Arbeitsaufträge —
#1 Beantworten Sie anhand des Textauszugs diese Fragen.
(a) Wofür wurde Margarete Schütte-Lihotzky berühmt?
(b) Was riet ein Mann aus dem Publikum den Damen?
(c) Welche 72 Prozent sind im letzten Absatz gemeint?
#2 Schreiben Sie den Abschnitt des Textauszugs von „Die Vorbilder gibt“ bis „Fazit: Kreativ sein!“ erneut auf und ersetzen Sie darin „Frankfurter Küche“ durch „Küche aus Frankfurt“.

Die Vorbilder gibt es also doch, aber sie unterstützen ihre Geschlechtsgenossinnen scheinbar ungenügend und sind deshalb nicht sichtbar, weil sie davon ausgehen, dass, wenn sie es geschafft haben, auch die anderen Frauen es schaffen können.

Margarete Schütte-Lihotzky soll eine der ersten Frauen in Österreich mit einem Abschluss in Architektur gewesen sein. Und für was wurde sie berühmt? Ausgerechnet für ihre Frankfurter Küche. Bild: Wikipedia.org

Mein Fazit: Kreativ sein!
Ein Mann aus dem Publikum (die Männer waren an dem Abend in der Unterzahl, was auch dafür spricht, dass diese Thematik mehr und intensiver angesprochen werden muss, denn es kann ja nicht sein, dass sich nur die Frauen dafür interessieren!), riet den Damen, strategischer zu kommunizieren, und wie er, nicht zu sagen, man hole sein Kind aus der Krippe ab um 17 Uhr, sondern man gehe noch an ein Meeting. Ob schwindeln die Lösung ist?

Ich selber gehöre ja ebenfalls zu den 72 Prozent, die zwar Architektur studiert haben, nun aber nicht bauen. Immerhin bin ich der Sparte nicht ganz untreu geworden, mein Interesse für die Architektur ist ungebrochen, ich beschäftige mich ja auch täglich damit. Nur habe ich beschlossen, nicht in einem Architekturbüro zu arbeiten. Weil mir die Passion fehlt, so viel zu opfern für einen Beruf, der wenig Anerkennung für viel Leistung bringt? Vielleicht.

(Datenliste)
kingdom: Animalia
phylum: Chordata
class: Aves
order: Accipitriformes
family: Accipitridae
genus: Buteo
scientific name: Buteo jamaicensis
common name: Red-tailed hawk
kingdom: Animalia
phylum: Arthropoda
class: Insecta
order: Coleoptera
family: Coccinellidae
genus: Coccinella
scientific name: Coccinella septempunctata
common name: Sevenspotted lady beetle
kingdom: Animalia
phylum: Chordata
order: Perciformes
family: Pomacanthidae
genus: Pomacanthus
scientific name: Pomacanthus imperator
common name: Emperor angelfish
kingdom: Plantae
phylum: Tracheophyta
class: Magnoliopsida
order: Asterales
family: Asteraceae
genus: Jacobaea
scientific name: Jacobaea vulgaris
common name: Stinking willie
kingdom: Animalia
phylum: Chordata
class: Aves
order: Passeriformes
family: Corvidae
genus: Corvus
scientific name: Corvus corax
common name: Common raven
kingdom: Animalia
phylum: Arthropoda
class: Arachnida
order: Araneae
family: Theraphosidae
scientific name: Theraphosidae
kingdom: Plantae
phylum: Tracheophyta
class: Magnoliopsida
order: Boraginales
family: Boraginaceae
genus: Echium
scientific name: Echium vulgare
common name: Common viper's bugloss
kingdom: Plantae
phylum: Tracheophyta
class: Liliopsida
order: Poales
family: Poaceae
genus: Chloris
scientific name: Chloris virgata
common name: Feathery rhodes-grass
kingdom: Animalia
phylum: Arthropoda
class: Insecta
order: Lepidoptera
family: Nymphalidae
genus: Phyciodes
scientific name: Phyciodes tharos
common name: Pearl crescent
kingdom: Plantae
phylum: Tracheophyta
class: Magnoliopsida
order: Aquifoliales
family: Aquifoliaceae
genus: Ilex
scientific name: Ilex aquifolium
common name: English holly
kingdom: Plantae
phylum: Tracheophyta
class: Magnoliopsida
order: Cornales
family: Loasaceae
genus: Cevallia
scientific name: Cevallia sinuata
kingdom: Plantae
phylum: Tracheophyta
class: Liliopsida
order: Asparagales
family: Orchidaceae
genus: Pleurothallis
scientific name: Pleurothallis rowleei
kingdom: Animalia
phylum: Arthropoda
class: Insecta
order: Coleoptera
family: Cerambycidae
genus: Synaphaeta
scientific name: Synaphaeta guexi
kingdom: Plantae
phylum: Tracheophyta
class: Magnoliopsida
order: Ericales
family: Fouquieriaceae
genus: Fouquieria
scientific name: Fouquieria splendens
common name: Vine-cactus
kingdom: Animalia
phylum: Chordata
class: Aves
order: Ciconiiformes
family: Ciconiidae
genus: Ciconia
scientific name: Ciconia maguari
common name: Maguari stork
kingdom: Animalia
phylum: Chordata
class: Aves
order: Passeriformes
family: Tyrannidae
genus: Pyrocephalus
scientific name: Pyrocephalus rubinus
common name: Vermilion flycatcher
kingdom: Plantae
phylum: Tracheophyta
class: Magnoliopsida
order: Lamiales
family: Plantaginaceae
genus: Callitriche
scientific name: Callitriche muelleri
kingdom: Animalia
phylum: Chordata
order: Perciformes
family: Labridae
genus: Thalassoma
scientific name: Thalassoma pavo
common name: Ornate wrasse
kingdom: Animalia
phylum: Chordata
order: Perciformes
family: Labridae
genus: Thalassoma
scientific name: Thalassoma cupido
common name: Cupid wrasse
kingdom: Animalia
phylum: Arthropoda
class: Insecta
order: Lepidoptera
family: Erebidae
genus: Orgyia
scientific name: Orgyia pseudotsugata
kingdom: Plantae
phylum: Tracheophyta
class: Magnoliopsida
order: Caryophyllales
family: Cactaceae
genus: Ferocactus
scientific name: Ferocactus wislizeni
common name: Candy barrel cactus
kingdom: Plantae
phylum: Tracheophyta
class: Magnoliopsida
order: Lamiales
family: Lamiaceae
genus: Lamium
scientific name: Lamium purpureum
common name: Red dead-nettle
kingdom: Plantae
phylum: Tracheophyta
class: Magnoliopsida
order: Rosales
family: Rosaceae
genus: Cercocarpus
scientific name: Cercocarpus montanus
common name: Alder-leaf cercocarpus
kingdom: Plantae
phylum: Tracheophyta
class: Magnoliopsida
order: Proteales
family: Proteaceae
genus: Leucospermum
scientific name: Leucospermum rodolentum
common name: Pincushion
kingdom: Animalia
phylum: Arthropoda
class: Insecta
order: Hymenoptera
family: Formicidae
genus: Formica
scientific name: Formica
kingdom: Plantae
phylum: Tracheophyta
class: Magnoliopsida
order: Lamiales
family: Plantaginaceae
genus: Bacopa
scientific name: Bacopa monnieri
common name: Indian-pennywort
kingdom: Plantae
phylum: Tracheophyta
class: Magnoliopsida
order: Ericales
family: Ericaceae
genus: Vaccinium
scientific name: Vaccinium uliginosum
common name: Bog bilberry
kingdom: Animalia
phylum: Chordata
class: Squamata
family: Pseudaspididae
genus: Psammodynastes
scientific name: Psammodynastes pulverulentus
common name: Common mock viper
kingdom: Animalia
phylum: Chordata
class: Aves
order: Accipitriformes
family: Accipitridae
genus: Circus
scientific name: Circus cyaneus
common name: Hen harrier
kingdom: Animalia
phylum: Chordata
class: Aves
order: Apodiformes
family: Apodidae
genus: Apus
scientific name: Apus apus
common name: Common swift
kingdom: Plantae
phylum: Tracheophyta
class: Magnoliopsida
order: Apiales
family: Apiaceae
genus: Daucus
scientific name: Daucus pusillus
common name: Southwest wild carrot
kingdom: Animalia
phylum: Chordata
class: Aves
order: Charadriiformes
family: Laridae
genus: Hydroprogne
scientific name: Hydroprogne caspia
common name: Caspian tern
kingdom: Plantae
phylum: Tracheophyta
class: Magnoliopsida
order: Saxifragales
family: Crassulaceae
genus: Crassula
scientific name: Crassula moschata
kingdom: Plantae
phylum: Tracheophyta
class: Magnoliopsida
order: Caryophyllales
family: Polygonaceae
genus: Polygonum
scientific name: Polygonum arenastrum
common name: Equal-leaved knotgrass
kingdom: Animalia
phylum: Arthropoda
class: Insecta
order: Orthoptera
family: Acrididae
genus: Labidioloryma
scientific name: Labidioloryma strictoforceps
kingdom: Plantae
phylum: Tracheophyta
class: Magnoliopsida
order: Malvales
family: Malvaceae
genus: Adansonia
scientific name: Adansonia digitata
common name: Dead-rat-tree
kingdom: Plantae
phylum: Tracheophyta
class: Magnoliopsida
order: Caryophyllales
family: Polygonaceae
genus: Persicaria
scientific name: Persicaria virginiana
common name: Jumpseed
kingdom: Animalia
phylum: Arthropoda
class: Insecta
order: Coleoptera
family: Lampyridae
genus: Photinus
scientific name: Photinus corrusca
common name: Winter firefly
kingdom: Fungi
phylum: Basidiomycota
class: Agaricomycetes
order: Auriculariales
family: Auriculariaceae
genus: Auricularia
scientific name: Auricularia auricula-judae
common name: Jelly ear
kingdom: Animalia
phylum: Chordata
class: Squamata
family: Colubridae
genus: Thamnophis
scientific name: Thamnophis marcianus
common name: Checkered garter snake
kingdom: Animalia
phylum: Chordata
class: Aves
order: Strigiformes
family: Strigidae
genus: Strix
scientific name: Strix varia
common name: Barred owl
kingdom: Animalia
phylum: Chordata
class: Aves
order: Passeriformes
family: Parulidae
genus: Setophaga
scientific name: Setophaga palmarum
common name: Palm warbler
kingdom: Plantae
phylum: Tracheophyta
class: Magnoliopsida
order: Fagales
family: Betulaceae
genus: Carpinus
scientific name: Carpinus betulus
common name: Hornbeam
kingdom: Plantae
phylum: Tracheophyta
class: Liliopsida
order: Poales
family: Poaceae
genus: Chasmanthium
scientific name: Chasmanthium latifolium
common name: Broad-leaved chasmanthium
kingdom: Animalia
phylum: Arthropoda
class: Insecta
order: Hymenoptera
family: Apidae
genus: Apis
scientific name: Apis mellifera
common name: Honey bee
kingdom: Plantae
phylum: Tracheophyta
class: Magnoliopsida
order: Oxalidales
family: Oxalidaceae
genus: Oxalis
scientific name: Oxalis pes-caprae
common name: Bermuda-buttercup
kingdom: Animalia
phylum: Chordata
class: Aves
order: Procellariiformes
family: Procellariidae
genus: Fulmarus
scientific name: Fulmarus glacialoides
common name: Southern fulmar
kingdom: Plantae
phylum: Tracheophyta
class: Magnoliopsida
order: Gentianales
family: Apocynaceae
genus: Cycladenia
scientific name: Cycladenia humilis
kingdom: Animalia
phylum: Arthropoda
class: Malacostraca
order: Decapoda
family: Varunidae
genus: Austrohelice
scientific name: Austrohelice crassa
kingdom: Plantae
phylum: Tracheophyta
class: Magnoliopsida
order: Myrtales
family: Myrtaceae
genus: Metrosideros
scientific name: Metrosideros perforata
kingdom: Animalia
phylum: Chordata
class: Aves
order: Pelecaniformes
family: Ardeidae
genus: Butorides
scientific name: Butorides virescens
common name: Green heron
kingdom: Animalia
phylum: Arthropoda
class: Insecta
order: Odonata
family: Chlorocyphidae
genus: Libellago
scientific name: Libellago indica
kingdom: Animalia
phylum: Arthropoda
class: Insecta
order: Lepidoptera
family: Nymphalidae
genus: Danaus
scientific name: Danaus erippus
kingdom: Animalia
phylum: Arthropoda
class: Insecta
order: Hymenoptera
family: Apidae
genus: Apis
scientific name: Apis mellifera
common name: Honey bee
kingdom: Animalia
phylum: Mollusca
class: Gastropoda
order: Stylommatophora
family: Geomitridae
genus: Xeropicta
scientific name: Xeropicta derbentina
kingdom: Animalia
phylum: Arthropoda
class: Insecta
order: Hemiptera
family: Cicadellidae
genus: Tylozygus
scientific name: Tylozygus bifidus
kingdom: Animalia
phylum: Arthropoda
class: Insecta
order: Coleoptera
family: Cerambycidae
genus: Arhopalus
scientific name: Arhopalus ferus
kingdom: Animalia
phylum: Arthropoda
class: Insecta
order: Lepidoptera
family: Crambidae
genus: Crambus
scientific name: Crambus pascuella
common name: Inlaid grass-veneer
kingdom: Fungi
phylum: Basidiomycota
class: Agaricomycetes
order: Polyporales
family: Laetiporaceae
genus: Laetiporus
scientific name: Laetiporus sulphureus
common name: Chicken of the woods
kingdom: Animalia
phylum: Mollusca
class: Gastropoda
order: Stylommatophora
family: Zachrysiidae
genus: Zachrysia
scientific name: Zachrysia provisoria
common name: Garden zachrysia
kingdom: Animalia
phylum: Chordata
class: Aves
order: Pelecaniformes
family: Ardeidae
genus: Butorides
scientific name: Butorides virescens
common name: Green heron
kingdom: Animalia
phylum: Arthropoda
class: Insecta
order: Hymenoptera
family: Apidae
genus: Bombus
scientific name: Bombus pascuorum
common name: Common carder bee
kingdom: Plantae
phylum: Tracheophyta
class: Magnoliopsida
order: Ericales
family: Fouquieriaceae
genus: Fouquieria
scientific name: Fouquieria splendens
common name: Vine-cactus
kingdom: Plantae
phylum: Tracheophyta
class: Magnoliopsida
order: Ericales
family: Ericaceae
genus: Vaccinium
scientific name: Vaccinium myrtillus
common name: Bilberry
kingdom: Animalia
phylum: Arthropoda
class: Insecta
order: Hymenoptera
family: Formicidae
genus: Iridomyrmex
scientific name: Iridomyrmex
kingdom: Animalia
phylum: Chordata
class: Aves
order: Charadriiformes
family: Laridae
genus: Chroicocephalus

Lösungen —
#1
(a) Sie wurde für ihre Frankfurter Küche berühmt.
(b) Er riet ihnen, strategischer zu kommunizieren. Sie sollten nicht sagen, man hole sein Kind um 17 Uhr aus der Krippe ab, sondern man gehe noch an ein Meeting.
(c) Gemeint sind die 72 Prozent, die zwar Architektur studiert haben, nun aber nicht bauen.

#2
Die Vorbilder gibt es also doch, aber sie unterstützen ihre Geschlechtsgenossinnen scheinbar ungenügend und sind deshalb nicht sichtbar, weil sie davon ausgehen, dass, wenn sie es geschafft haben, auch die anderen Frauen es schaffen können.

Margarete Schütte-Lihotzky soll eine der ersten Frauen in Österreich mit einem Abschluss in Architektur gewesen sein. Und für was wurde sie berühmt? Ausgerechnet für ihre Küche aus Frankfurt. Bild: Wikipedia.org

Mein Fazit: Kreativ sein!